Productivity slowdown reported in The Economist

Date: 25 July 14
By: Frank Gue, B.Sc., MBA, P.Eng., 2252 Joyce St., Burlington, ON Canada L7R 2B5, 905 634 9538
For: Editors, The Economist, London, U(?)K
Re: ” … productivity [was] growing at around 3% per year … ” July 19, p. 33

Dear editors:

Slowdown in productivity can be assigned to no small extent to two factors:

* Billions of good manhours per year are drained away by the seductive lure of Information Technology. It provides games, porn, movies, iTunes, smart phones, tweets, tablets ad nauseum, much of which is NVA (No Value Added) activity. Some demographic sectors acknowledge spending five and more personal hours per day looking at screens, some of it on Company time. This time must come from somewhere; much of it was once spent in useful, Value Added activity. Some of this lost time would have increased production; some would have increased productivity.

* Users struggle with badly designed and poorly executed software. The software bundled with this computer, for instance, is untested, buggy, unfriendly, error-prone, unpredictable, non-intuitive, unstable, illogical and mystifying. Many microcomputers are today the fabled thousand-dollar-doorstops as their owners have gone back to earlier generations of machines that worked. Thirty years ago it was possible, on a clunky Osborne (you’re too young to remember, aren’t you?) with (gasp!) 128K of memory, to do month-end accounts for a small business by hitting three or four keys and turning one’s back to do something else for a minute or two. Today the same function requires much longer, part of which time is spent hand-nursing the process, some likely spent repairing program errors; for instance, the unforgivable shortcoming of sorting a spreadsheet without including in the sort the logic in some of the cells.
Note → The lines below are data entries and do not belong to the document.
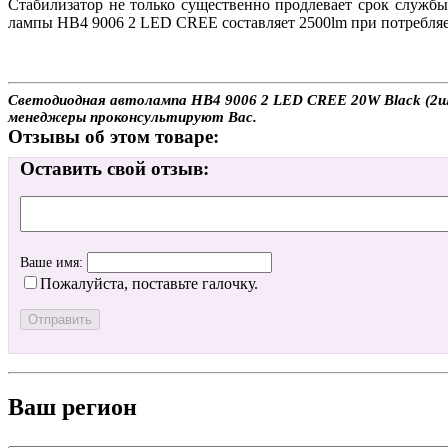
Стабилизатор не только существенно продлевает срок службы
лампы HB4 9006 2 LED CREE составляет 2500lm при потребляе
Светодиодная автолампа HB4 9006 2 LED CREE 20W Black (2шт.
менеджеры проконсультируют Вас.
Отзывы об этом товаре:
Оставить свой отзыв:
Ваше имя:
Пожалуйста, поставьте галочку.
Ваш регион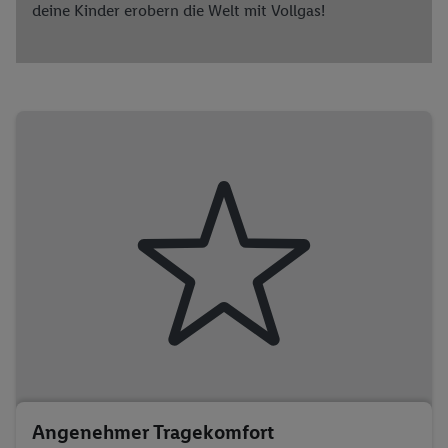
deine Kinder erobern die Welt mit Vollgas!
Angenehmer Tragekomfort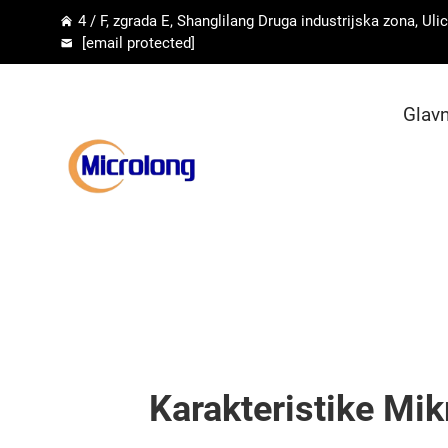
4 / F, zgrada E, Shanglilang Druga industrijska zona, U
[email protected]
Glavn
Karakteristike Mik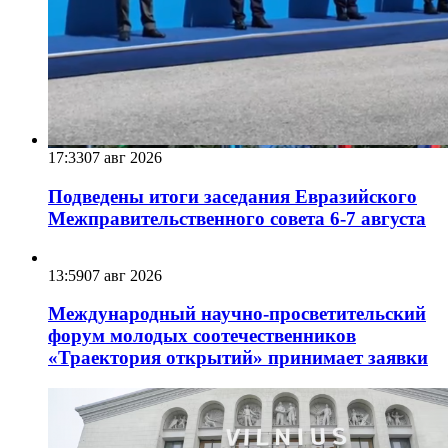
17:33
07 авг 2026
Подведены итоги заседания Евразийского
Межправительственного совета 6-7 августа
13:59
07 авг 2026
Международный научно-просветительский
форум молодых соотечественников
«Траектория открытий» принимает заявки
Info Tech, once our obedient servant making remarkably improved productivity possible, has become our demanding, unforgiving master, adding no value to the economy and indeed subtracting value in many instances; and further, burning up good innovative time spent by users repairing what some idiot in Cupertino has ruined.

And what of the No Value Added activities of the financials, burning up good talent by pumping fictitious dollars into a largely fictitious GDP? Don’t ask.